■ Texto proporcionado
= = = = =

En el país del Sagrado Corazón, plagado de intolerancia y fanatismos, nunca está de más recordar que el ateísmo se basa más en la razón, mientras que la religiosidad se basa más en el temor…
Temor a un supuesto dios, temor al simple hecho de cuestionar su existencia y a hacerse merecedor a un “castigo eterno”, que en realidad existe solo en la imaginación del ingenuo, pues estas concepciones no resisten el más básico análisis.
Y esto aplica para todas las religiones, llámense catolicismo, islam, judaísmo o hinduismo, entre muchas otras, surgidas de una interpretación casi literal de sus libros fundacionales: la Biblia, el Corán, la Torá o los Vedas.
Desde la Antigüedad, buscando descifrar las causas de diversos fenómenos naturales, muchos filósofos ya cuestionaban la existencia de los dioses y, consecuentemente, la existencia de un mundo sometido a sus caprichos.
Pero en la historia de la humanidad, siempre han sido apenas un puñado de personas, incluidos científicos brillantes, quienes realmente han usado la razón, mientras que las masas han sido simples rebaños que se guían más por los prejuicios y el temor que por el buen uso de la materia gris.
Hay muchos fervorosos que aún conciben a dios como un viejito barbudo y bonachón (como se le representaba en la Edad Media para que resultara una figura más cercana) a quien, de manera casi infantil, se le ruega, invoca y agradece.
Pero si tomamos en cuenta los atributos esenciales que tendría ese dios si existiera, como la infinitud o la inmaterialidad, está claro que carece de oídos que escuchen esos ruegos o de ojos (entre otros rasgos humanos) que lo lleven a mirarnos con esa conmiseración que muchos quisieran.
Por ese mismo atributo de infinitud, tampoco hay un lugar disponible para ese “infierno” que atemoriza a tantos creyentes, pues si dios es infinito y bueno, ¿qué rincón en el universo quedaría disponible para ese lugar de castigo eterno y depositario de la “maldad” del mundo?

= = = = =

■ Entradas del listado

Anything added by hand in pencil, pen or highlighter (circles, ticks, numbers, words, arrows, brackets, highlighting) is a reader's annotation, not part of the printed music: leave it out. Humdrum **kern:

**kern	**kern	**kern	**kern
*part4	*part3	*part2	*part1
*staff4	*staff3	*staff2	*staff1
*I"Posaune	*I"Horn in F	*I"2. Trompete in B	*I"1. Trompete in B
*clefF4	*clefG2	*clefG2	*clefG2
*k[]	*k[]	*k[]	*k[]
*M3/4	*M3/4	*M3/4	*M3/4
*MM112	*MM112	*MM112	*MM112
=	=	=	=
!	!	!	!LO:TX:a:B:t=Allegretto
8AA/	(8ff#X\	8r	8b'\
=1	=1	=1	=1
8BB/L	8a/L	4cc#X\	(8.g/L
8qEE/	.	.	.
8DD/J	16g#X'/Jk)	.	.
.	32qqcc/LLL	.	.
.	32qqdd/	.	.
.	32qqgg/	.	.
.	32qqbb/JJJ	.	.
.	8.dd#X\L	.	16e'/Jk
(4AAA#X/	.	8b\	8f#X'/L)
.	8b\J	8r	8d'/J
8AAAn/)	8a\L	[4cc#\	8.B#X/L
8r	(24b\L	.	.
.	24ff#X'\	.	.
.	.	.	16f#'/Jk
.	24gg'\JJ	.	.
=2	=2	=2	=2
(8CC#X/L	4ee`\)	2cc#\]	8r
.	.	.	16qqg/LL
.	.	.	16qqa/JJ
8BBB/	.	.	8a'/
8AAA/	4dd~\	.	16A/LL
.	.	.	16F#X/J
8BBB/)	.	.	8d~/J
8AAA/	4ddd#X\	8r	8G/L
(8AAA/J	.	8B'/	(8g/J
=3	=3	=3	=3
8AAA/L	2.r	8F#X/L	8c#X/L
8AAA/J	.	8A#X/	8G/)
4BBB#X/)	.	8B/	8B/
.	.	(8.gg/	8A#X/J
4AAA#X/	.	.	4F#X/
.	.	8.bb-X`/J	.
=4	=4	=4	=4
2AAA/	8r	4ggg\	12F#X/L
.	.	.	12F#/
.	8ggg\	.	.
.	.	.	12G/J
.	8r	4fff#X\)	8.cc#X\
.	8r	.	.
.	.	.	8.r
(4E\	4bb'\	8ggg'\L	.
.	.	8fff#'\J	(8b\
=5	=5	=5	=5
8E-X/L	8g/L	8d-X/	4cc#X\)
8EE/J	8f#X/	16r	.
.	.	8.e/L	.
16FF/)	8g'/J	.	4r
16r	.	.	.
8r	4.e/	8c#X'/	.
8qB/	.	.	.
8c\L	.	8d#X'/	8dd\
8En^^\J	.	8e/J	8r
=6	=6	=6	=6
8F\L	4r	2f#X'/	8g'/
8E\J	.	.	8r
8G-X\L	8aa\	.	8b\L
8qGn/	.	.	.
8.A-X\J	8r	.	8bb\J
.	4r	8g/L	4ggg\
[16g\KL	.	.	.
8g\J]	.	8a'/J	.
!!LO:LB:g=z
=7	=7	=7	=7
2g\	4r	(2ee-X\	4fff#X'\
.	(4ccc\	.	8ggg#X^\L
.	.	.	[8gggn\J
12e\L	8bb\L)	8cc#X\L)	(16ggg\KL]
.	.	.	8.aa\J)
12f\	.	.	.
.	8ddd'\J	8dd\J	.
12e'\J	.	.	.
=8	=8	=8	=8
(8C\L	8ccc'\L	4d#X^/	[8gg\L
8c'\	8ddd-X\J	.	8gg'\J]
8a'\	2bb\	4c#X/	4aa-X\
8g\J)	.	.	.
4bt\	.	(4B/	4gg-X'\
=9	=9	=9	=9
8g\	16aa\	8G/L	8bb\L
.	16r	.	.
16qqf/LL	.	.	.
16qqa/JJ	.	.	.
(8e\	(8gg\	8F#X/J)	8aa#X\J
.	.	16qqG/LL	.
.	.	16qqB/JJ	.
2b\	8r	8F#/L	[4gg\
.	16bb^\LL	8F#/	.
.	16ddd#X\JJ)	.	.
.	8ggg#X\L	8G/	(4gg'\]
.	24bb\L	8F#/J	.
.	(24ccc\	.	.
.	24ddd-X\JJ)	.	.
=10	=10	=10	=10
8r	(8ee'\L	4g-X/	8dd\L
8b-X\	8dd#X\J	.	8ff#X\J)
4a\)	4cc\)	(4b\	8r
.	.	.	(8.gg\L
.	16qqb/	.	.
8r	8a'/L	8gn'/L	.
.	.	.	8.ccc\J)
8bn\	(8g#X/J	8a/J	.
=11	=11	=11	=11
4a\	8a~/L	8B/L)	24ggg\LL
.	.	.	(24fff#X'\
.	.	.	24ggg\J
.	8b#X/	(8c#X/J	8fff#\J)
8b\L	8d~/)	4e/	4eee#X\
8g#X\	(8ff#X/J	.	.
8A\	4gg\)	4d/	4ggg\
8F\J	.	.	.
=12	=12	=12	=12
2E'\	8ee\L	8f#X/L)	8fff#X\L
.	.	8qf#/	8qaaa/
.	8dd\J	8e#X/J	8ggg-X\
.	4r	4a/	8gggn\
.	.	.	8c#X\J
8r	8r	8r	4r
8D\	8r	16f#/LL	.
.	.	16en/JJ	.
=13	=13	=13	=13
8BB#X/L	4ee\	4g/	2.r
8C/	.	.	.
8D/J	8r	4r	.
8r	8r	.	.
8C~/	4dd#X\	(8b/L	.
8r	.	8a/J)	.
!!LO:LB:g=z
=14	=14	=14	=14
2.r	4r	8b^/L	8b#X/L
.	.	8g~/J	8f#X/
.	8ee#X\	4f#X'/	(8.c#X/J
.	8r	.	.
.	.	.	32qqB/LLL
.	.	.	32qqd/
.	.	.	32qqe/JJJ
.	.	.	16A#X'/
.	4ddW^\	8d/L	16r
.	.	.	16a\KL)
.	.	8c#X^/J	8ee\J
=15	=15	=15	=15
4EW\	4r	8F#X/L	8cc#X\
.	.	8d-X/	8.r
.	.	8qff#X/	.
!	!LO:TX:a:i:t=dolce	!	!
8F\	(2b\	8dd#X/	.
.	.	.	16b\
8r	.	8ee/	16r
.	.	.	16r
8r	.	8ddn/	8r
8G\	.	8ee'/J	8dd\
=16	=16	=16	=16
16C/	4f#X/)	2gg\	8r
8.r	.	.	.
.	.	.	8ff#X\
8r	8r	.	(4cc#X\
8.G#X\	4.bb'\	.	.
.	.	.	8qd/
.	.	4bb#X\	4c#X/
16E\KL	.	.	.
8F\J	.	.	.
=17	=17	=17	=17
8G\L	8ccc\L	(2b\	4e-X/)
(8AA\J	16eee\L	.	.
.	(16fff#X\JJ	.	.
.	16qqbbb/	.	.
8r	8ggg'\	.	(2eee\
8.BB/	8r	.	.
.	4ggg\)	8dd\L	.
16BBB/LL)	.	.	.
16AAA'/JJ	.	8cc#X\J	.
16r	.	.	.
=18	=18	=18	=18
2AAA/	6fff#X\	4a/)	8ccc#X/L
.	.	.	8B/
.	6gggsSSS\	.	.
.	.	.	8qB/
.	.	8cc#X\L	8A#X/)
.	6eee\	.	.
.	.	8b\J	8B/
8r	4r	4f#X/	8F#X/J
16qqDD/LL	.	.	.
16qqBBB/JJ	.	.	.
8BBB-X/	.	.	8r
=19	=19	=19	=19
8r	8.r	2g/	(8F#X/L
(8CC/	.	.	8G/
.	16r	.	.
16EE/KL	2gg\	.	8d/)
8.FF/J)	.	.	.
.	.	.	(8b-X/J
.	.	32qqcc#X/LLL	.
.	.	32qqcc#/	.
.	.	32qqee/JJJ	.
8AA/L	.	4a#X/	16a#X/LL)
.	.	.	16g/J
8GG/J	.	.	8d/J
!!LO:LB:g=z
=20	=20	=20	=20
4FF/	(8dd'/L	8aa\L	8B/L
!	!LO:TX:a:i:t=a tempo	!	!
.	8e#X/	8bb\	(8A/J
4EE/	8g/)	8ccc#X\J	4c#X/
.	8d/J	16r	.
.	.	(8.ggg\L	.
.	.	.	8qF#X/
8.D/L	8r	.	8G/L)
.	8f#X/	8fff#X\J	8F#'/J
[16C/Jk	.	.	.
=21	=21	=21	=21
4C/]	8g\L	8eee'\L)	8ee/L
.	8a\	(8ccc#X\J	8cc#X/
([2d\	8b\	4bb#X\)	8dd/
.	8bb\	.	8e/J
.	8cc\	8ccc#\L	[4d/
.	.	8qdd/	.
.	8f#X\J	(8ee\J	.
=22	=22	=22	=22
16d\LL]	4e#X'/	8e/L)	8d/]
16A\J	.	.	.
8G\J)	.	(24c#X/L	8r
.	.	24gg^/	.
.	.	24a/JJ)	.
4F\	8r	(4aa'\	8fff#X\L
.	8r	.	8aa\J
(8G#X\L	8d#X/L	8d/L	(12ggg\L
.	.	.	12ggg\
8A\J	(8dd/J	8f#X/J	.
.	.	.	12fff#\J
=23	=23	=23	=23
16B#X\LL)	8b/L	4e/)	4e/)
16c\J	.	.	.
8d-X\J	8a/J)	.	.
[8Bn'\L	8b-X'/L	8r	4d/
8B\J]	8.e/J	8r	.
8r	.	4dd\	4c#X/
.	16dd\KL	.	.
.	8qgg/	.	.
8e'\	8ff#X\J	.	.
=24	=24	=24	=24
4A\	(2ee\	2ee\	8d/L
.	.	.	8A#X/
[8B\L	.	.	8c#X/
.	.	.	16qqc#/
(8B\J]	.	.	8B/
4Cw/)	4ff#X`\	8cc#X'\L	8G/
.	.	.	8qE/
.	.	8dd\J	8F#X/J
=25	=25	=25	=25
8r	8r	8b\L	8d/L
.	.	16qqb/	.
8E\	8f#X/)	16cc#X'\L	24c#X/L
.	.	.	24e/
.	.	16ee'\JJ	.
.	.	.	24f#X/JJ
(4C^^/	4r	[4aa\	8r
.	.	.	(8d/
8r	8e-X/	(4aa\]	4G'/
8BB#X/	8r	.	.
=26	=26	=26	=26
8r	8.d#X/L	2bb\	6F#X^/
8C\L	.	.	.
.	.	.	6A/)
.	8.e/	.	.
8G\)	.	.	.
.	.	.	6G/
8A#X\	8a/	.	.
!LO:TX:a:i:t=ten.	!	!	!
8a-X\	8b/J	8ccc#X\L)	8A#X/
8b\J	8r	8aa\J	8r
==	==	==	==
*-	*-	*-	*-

= = = = =

■ Preguntas de estudio
1) ¿Coinciden con el texto sobre el ateísmo y la religiosidad estas afirmaciones? (a) El ateísmo se basa más en la razón. (b) En la Edad Media se representaba a dios como un viejito barbudo para que pareciera una figura más lejana. (c) Los Vedas figuran entre los libros fundacionales citados. Responde sí o no a cada una y cita textualmente las palabras que lo deciden.
2) Continúa el texto sobre el ateísmo y la religiosidad a partir de su última oración.

■ Respuestas por tarea
1)
(a) Sí: "el ateísmo se basa más en la razón".
(b) No: "para que resultara una figura más cercana".
(c) Sí: "la Biblia, el Corán, la Torá o los Vedas".

2)
Estos son apenas unos argumentos ontológicos básicos, pero uno podría seguir y seguir. Con mirada antropocéntrica, es el ser humano el que a lo largo de la historia ha creado a los dioses a su imagen y semejanza, llámense Zeus, Júpiter, Cristo, Alá, Jehová, HaShem o Brahma.
Ahora que la pandemia reivindicó a los ojos de más gente la importancia de la ciencia –y la ciencia médica en particular–, que ayudó a descifrar al coronavirus para combatirlo, primero con medidas sanitarias adecuadas y luego con vacunas desarrolladas en tiempo récord, ojalá más gente deje de lado la superstición, los temores y los prejuicios para acercarse más a la ciencia.
Ese acercamiento científico a la comprensión del mundo también ayudaría a erradicar la intolerancia de millones de fanáticos religiosos que se consideran “gente de bien”, pero que con una mentalidad maniquea conciben el mundo en blanco y negro (en lugar de entenderlo en todos sus matices): quien no está con ellos, está contra ellos.
Eso incluye a millones de miopes e irresponsables que, con el entendimiento velado por el fervor religioso, siguen minimizando las alertas de los científicos y sus llamados a actuar de inmediato para frenar y revertir los graves daños que seguimos causando a nuestro planeta (nuestra única casa), al que la humanidad ha irrespetado por siglos.